Pour un peu, la délégation chinoise se serait fort inquiétée que la Suisse n’aborde pas le sujet des droits de l’homme. Sans les rituels, on n’aurait rien à se dire. «L’échange a duré plus d’un quart d’heure, mais aucun cas spécifique n’a été abordé», s’est-on borné à indiquer côté suisse après l’entrevue entre la présidente Doris Leuthard et son homologue chinois Xi Jinping. Interrogé sur le peu d’efficacité de ces échanges devenus usuels, le ministre helvétique des Affaires étrangères, Didier Burkhalter, s’est contenté de relever que face à la deuxième puissance économique mondiale, «il faut vivre avec les réalités du monde».

A ceux qui s’étonneraient du pragmatisme et de l’apparente résignation avec laquelle les dirigeants suisses abordent, de manière constante, la question des arrestations arbitraires, de l’isolement des prisonniers ou de la peine de mort, il faut rappeler les premières heures des relations entre la Suisse et la République populaire de Chine, fin 1949, début 1950. Puisque, nous rappelle Machiavel, «les habitants d’un même pays conservent toujours à peu près le même caractère et présentent les mêmes vices et les mêmes vertus». Ce pragmatisme et ce fatalisme amenèrent la Suisse à être l’un des premiers pays du monde occidental à reconnaître la Chine de Mao en janvier 1950.

Pragmatisme suisse

Seul diplomate encore en poste à Nankin avant l’arrivée des troupes communistes, le chargé d’affaires ad intérim Jean-Pierre Jéquier notait ainsi, en date du 14 juillet 1949, que puisque l’on ne peut arrêter les communistes, «mieux vaut reconnaître au plus vite un état de fait pour limiter les dégâts». Il partageait l’avis qu'«il est tout à fait vain, inutile de refuser ou de retarder indéfiniment la reconnaissance du nouveau régime». Dans sa thèse de doctorat parue en 2003 sur les relations entre la Suisse et la Chine, le diplomate Michele Coduri note en conclusion d’une étude très fouillée que «l’image que nous en retenons est celle d’une Suisse intégrée au bloc occidental, petite ou moyenne puissance, qui réagit par rapport aux événements qui se déroulent. Très pragmatique, la Suisse visait la protection de ses propres intérêts autant politiques qu’économiques».

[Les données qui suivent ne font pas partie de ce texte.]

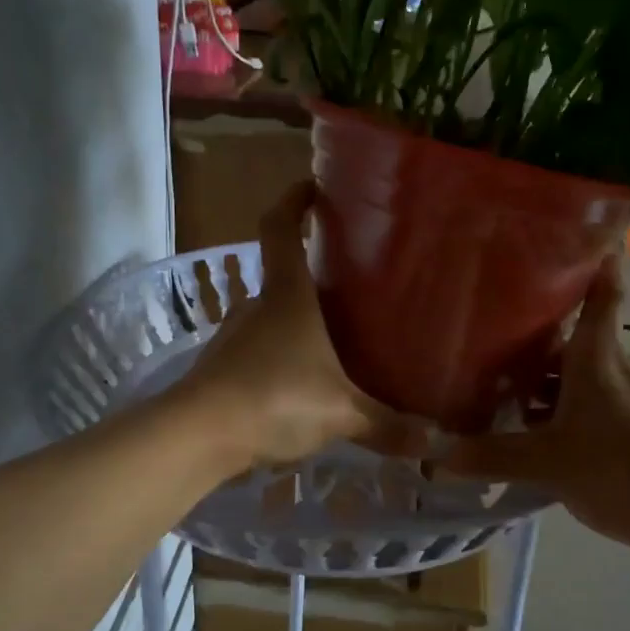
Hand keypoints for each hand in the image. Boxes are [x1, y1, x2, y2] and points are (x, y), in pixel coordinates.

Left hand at [183, 184, 417, 468]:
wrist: (197, 436)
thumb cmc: (274, 399)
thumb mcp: (340, 413)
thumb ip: (386, 425)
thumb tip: (432, 442)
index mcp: (286, 296)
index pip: (280, 228)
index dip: (293, 201)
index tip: (313, 188)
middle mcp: (256, 308)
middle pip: (282, 277)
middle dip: (313, 279)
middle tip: (351, 291)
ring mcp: (233, 339)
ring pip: (270, 319)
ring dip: (296, 326)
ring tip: (334, 344)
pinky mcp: (221, 371)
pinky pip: (258, 355)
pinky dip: (280, 360)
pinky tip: (301, 388)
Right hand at [441, 258, 629, 549]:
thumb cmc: (614, 468)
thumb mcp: (544, 462)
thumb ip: (489, 456)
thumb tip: (435, 454)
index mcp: (597, 357)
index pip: (602, 294)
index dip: (596, 262)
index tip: (581, 236)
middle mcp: (616, 366)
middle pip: (577, 338)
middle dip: (539, 337)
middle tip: (493, 334)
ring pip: (582, 373)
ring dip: (548, 380)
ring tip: (505, 390)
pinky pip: (592, 402)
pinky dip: (564, 407)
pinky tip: (539, 432)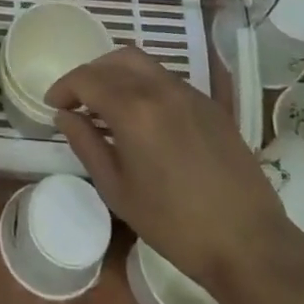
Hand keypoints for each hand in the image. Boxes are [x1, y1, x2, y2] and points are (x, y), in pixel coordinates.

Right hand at [46, 47, 299, 303]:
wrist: (250, 244)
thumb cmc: (175, 225)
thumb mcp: (118, 190)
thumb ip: (86, 144)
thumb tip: (65, 116)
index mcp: (133, 108)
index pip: (87, 79)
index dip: (64, 87)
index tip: (53, 105)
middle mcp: (160, 88)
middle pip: (115, 59)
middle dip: (91, 73)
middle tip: (79, 100)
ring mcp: (190, 93)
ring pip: (143, 64)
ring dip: (118, 75)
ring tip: (108, 106)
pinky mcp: (211, 105)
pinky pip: (167, 80)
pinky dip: (145, 86)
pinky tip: (144, 118)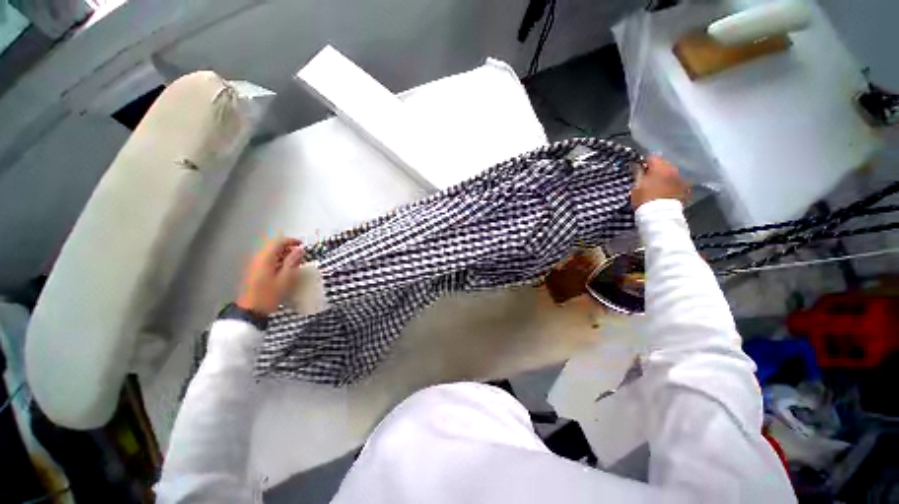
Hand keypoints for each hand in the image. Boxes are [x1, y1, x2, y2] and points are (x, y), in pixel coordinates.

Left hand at [236, 236, 304, 315]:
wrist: (250, 310)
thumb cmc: (269, 295)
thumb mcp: (285, 279)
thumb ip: (293, 262)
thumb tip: (300, 250)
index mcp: (265, 258)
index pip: (278, 242)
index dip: (291, 241)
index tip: (303, 245)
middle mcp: (258, 258)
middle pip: (273, 246)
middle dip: (287, 247)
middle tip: (300, 255)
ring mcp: (254, 265)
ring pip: (270, 253)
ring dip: (283, 254)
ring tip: (294, 262)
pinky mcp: (254, 271)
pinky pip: (267, 260)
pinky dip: (277, 260)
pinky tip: (284, 269)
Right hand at [631, 156, 690, 209]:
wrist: (660, 215)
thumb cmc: (644, 198)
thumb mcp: (636, 185)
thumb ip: (637, 173)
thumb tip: (636, 165)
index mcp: (660, 167)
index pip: (652, 157)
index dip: (644, 162)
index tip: (639, 169)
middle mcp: (673, 170)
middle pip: (664, 164)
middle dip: (656, 169)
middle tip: (648, 178)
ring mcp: (681, 179)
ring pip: (671, 173)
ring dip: (665, 176)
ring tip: (658, 185)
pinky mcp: (685, 189)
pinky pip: (677, 182)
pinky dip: (672, 184)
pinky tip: (666, 191)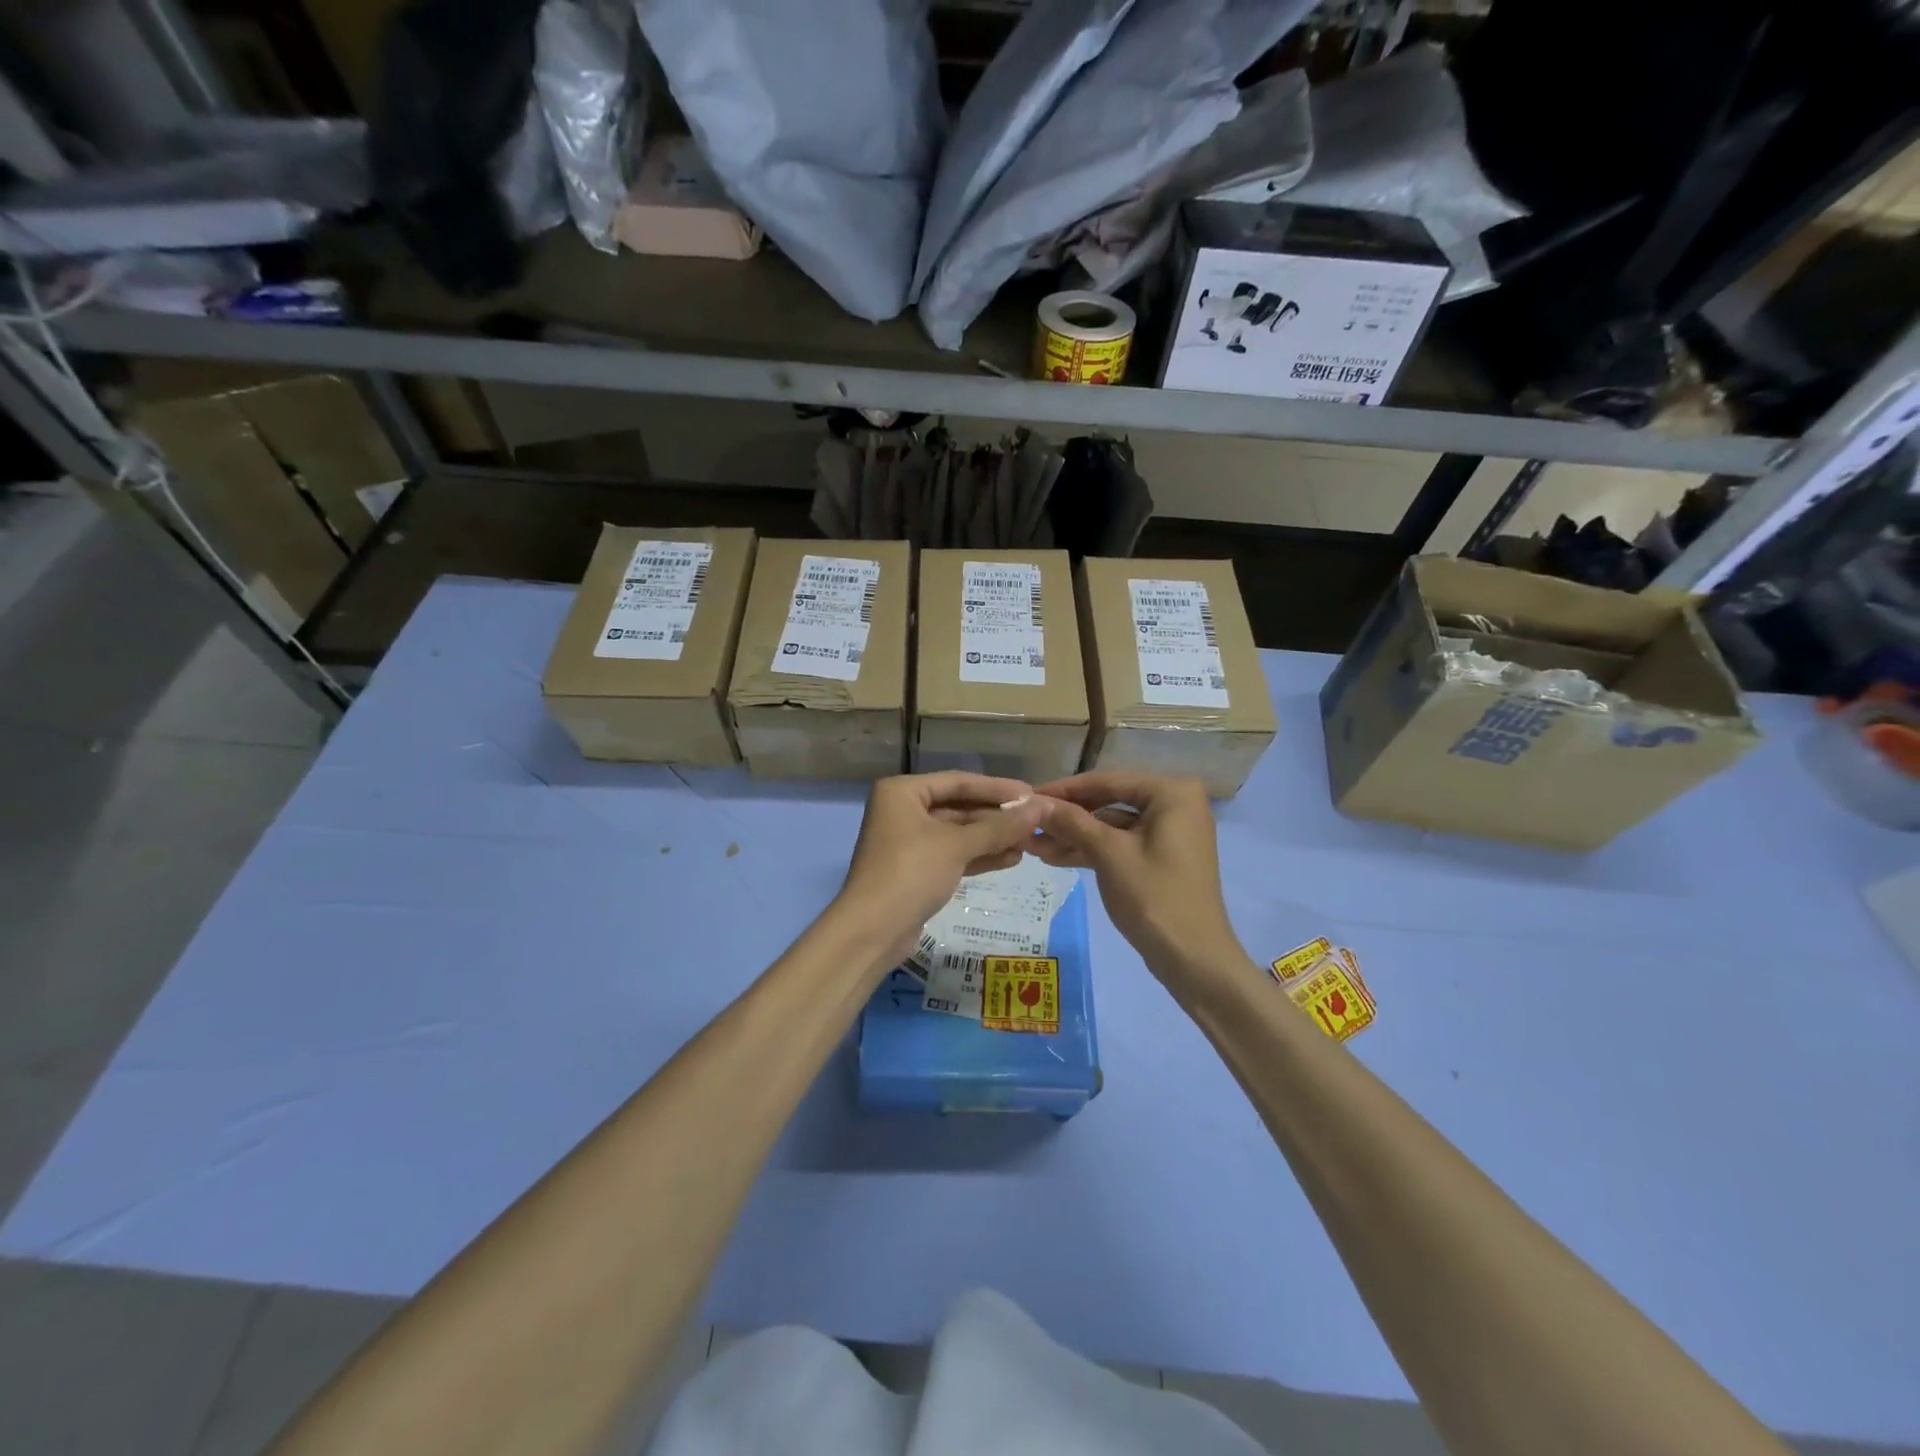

Même si «l’existence de relations diplomatiques permit également de déployer une activité humanitaire en faveur des ressortissants étrangers, que nous pouvons inscrire dans la tradition humanitaire de la Suisse, même si cette activité humanitaire nous semble surtout, au moins dans sa première phase, l’œuvre d’individus plutôt que le produit d’un choix politique de la Confédération helvétique».

L’ombre américaine

Mais surtout, la thèse de Michele Coduri met en avant l’ombre des Etats-Unis, au point que, selon l’auteur, plutôt que de relations bilatérales Suisse-Chine, il faudrait parler de trilatérales américano-sino-helvétiques. «Lorsqu’une certaine marge de manœuvre se présenta aux acteurs politiques et économiques suisses, écrit-il, ceux-ci ne saisirent pas cette occasion car ils étaient préoccupés par les réactions possibles des Etats-Unis. Nous pouvons même affirmer que l’ombre des Etats-Unis était constamment présente dans les relations sino-suisses».

Au moment où le nouveau président des Etats-Unis annonce une politique protectionniste et de repli, et alors que le président Xi Jinping se présente en champion d’un monde multipolaire et du libre-échange, n’y a-t-il pas là une occasion pour la diplomatie suisse de se libérer de l’ombre américaine? Et, pourquoi pas, penser l’Europe comme lieu où les Américains viendront s’inspirer de sa liberté.